Artinya, sebuah kata itu dicari etimologinya dan dapat baru dipahami maknanya. Kata
psikolinguistik pun dapat dijelaskan dengan pendekatan semacam itu. Secara etimologis kata
Psikolinguistik berasal dari dua kata, yakni psikologi dan linguistik yang sebenarnya merupakan
dua disiplin ilmu yang berbeda, yang masing-masing berdiri sendiri, dengan prosedur dan
metode yang berlainan.
Namun, keduanya sama-sama meneliti bahasa sebagai objek formalnya. Hanya objek
materinya saja yang berbeda. Linguistik mengkaji struktur bahasa, sedangkan psikologi mengkaji
perilaku berbahasa atau proses berbahasa.
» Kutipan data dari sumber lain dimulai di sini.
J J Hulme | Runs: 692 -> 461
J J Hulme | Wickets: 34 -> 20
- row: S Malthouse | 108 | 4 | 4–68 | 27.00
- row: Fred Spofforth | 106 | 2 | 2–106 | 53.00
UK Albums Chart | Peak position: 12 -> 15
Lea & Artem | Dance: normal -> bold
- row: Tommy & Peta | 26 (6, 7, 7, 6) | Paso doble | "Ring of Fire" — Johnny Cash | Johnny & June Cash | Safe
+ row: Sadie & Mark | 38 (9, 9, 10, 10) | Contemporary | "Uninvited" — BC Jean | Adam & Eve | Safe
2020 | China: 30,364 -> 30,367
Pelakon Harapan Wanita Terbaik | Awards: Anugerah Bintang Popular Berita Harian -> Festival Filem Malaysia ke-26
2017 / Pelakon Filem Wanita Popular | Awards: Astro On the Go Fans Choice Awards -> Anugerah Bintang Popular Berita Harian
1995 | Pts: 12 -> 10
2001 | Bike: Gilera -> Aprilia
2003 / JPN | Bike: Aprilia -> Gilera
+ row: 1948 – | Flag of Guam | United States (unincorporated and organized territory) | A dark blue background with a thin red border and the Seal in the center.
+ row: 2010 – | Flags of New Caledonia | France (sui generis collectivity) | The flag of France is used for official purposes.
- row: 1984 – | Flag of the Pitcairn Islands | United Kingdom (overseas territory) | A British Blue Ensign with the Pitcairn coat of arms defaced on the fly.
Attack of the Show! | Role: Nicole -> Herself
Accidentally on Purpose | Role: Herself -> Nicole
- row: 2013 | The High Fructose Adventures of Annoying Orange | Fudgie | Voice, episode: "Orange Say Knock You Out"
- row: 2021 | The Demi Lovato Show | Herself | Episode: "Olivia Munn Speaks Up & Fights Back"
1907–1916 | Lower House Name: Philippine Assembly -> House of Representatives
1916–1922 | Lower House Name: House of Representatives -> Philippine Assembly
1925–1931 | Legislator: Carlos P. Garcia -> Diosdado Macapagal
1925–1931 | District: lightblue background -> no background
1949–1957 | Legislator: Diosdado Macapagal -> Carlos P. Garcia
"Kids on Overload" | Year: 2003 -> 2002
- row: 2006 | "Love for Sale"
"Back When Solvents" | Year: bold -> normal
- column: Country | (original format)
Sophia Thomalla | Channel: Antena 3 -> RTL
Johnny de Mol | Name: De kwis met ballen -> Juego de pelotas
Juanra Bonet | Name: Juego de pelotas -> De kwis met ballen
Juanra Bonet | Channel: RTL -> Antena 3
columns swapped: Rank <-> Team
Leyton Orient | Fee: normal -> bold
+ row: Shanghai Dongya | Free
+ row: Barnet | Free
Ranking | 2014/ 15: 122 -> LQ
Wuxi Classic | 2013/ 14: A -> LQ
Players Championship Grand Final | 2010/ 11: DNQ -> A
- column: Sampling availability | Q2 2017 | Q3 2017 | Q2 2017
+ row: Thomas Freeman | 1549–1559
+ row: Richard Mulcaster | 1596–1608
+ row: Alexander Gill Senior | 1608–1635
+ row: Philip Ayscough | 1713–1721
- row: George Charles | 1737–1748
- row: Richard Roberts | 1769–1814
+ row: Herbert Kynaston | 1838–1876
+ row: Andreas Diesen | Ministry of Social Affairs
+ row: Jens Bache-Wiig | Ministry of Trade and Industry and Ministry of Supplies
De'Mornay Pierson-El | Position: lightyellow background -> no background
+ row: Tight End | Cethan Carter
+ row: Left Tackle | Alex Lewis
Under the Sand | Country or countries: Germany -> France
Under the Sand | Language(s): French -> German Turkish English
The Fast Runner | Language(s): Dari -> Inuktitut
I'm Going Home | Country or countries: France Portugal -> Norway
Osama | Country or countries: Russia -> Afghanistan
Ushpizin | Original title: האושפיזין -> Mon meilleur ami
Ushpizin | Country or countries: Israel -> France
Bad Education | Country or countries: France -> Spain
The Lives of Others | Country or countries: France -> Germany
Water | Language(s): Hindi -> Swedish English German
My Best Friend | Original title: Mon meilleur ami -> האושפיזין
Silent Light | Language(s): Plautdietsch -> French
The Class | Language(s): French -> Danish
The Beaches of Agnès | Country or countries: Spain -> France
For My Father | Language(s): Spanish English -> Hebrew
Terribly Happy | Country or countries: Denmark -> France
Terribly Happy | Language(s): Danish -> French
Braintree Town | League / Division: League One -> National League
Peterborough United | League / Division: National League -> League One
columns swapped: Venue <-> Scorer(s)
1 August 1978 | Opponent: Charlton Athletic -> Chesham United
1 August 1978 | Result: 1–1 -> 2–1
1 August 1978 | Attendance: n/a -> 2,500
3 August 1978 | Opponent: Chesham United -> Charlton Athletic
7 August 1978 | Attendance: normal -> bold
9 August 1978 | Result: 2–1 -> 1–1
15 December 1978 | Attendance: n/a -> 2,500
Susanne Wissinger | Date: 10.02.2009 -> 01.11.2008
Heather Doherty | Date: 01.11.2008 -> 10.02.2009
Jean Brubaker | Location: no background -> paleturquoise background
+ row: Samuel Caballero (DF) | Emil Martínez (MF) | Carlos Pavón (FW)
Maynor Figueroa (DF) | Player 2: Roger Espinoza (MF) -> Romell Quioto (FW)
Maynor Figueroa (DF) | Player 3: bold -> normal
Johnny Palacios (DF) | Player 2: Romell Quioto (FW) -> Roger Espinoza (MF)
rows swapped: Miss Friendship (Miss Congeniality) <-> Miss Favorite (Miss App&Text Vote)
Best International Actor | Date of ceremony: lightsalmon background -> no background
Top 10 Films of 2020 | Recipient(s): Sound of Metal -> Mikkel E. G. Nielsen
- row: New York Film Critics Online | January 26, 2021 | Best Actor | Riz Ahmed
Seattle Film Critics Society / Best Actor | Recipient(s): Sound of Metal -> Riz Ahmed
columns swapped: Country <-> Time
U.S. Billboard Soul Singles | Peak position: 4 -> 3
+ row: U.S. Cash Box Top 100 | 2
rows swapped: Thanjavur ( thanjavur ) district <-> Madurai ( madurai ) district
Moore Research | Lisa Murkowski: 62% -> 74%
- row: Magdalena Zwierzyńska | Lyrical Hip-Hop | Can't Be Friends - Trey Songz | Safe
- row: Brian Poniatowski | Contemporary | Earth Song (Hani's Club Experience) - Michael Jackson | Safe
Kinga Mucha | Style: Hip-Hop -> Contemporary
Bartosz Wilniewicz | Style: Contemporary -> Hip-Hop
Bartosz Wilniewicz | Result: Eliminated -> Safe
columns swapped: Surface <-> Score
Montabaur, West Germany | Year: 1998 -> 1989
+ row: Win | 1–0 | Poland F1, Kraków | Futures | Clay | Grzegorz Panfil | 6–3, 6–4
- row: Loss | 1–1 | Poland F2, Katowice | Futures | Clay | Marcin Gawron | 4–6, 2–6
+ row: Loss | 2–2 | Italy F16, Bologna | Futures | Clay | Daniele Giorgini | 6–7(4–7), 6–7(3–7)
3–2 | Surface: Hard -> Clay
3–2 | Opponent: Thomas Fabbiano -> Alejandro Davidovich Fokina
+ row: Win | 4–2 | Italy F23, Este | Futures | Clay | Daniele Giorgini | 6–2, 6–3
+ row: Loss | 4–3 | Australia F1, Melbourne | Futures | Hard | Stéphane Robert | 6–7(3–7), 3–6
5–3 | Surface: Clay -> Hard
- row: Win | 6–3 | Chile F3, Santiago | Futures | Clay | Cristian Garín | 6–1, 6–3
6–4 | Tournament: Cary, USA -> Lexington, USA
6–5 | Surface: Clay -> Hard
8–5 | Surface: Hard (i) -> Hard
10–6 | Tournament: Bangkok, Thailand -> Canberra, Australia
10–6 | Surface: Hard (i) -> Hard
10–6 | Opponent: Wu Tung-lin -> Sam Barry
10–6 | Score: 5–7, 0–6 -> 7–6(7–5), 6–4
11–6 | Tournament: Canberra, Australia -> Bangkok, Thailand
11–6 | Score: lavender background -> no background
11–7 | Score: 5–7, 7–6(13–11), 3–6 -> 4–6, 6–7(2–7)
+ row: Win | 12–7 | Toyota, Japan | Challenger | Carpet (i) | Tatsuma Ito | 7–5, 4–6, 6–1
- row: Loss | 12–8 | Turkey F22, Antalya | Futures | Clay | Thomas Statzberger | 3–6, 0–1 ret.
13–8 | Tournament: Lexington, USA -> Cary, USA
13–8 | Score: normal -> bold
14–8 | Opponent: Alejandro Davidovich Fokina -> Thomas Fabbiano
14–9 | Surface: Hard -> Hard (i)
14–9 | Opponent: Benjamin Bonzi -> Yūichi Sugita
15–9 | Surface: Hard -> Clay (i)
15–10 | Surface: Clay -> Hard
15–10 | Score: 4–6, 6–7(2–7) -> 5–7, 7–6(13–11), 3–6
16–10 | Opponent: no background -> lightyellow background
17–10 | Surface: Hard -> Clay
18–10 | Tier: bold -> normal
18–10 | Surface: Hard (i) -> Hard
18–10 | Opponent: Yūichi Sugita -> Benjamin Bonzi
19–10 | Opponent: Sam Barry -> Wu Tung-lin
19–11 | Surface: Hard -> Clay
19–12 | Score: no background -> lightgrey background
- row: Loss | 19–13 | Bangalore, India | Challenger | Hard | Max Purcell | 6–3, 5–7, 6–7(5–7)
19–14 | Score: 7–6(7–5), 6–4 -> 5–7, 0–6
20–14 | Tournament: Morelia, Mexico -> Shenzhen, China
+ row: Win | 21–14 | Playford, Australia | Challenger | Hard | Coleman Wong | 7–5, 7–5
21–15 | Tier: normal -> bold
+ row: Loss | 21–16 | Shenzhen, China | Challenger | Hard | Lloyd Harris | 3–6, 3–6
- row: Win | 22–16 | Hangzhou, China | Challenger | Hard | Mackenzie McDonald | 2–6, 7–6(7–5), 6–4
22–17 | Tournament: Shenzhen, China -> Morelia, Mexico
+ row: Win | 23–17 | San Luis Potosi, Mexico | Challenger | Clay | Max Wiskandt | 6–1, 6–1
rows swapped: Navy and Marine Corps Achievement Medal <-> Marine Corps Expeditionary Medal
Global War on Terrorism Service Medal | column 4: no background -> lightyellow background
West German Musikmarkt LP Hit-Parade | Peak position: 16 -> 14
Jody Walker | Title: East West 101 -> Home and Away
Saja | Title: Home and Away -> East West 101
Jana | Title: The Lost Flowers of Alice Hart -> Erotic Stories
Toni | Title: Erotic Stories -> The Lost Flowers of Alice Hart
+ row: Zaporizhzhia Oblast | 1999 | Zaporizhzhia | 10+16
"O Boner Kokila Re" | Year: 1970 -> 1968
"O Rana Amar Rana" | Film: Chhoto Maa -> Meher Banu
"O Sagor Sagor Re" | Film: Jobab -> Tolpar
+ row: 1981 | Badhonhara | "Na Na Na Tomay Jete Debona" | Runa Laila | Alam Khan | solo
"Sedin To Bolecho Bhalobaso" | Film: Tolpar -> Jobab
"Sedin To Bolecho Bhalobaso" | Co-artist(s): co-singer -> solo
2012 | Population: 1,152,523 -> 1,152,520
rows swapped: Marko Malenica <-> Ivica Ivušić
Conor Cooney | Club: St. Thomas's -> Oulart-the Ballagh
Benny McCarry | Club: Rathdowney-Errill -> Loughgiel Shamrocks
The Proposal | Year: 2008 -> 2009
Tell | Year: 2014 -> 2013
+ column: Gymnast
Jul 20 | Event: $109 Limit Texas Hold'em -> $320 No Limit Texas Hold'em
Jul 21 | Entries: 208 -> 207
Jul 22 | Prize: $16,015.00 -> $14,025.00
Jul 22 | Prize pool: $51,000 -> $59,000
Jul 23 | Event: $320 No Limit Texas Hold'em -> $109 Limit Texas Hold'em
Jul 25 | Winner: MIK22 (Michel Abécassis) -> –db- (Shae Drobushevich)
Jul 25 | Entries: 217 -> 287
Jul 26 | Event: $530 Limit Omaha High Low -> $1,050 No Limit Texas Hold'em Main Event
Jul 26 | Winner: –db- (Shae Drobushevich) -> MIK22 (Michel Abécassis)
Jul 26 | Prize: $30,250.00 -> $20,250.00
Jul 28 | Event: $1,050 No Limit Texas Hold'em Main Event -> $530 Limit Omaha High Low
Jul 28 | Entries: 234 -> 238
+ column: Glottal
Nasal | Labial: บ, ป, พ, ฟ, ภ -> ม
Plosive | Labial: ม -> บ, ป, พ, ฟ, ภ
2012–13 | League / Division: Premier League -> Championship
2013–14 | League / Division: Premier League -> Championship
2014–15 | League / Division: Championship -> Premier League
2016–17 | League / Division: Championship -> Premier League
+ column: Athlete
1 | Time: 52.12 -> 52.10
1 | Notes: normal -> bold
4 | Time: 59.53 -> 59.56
Dengan demikian cara dan tujuannya juga berbeda.
Sementara itu, secara etimologis Psikologi berasal dari bahasa Yunani Kuno psyche dan logos.
Kata psyce berarti “jiwa, roh, atau sukma”, sedangkan kata logos berarti “ilmu”. Jadi psikologi,
secara harfiahnya berarti “ilmu jiwa”, atau ilmu yang objek kajiannya adalah jiwa. Pada
mulanya, kerja sama antar dua disiplin itu disebut linguistic psychology dan ada juga yang
menyebutnya psychology of language. Kemudian sebagai hasil kerja sama yang lebih baik, lebih
terarah, dan lebih sistematis di antara kedua ilmu itu, lahirlah satu disiplin ilmu baru yang
disebut Psikolinguistik, sebagai ilmu antardisiplin antara psikologi dan linguistik. Istilah
psikolinguistik itu sendiri baru lahir tahun 1954, yakni tahun terbitnya buku Psycholinguistics : A
Survey of Theory an Research Problems yang disunting oleh Charles E. Osgood dan Thomas A.
Sebeok, di Bloomington, Amerika Serikat.
Psikolinguistik merupakan ilmu yang menguraikan proses-proses psikologis yang terjadi
apabila seseorang menghasilkan kalimat dan memahami kalimat yang didengarnya waktu
berkomunikasi dan bagaimana kemampuan berbahasa itu diperoleh manusia. Psikolinguistik
mencoba menguraikan proses-proses psikologi yang berlangsung jika seseorang mengucapkan
kalimat- kalimat yang didengarnya pada waktu berkomunikasi, dan bagaimana kemampuan
berbahasa itu diperoleh manusia (Slobin, 1974; Meller, 1964; Slama Cazahu, 1973). Secara
teoretis tujuan utama psikolinguistik adalah mencari teori yang bisa diterima secara linguistik
dan secara psikologi dapat menerangkan hakikat bahasa dan pemerolehannya.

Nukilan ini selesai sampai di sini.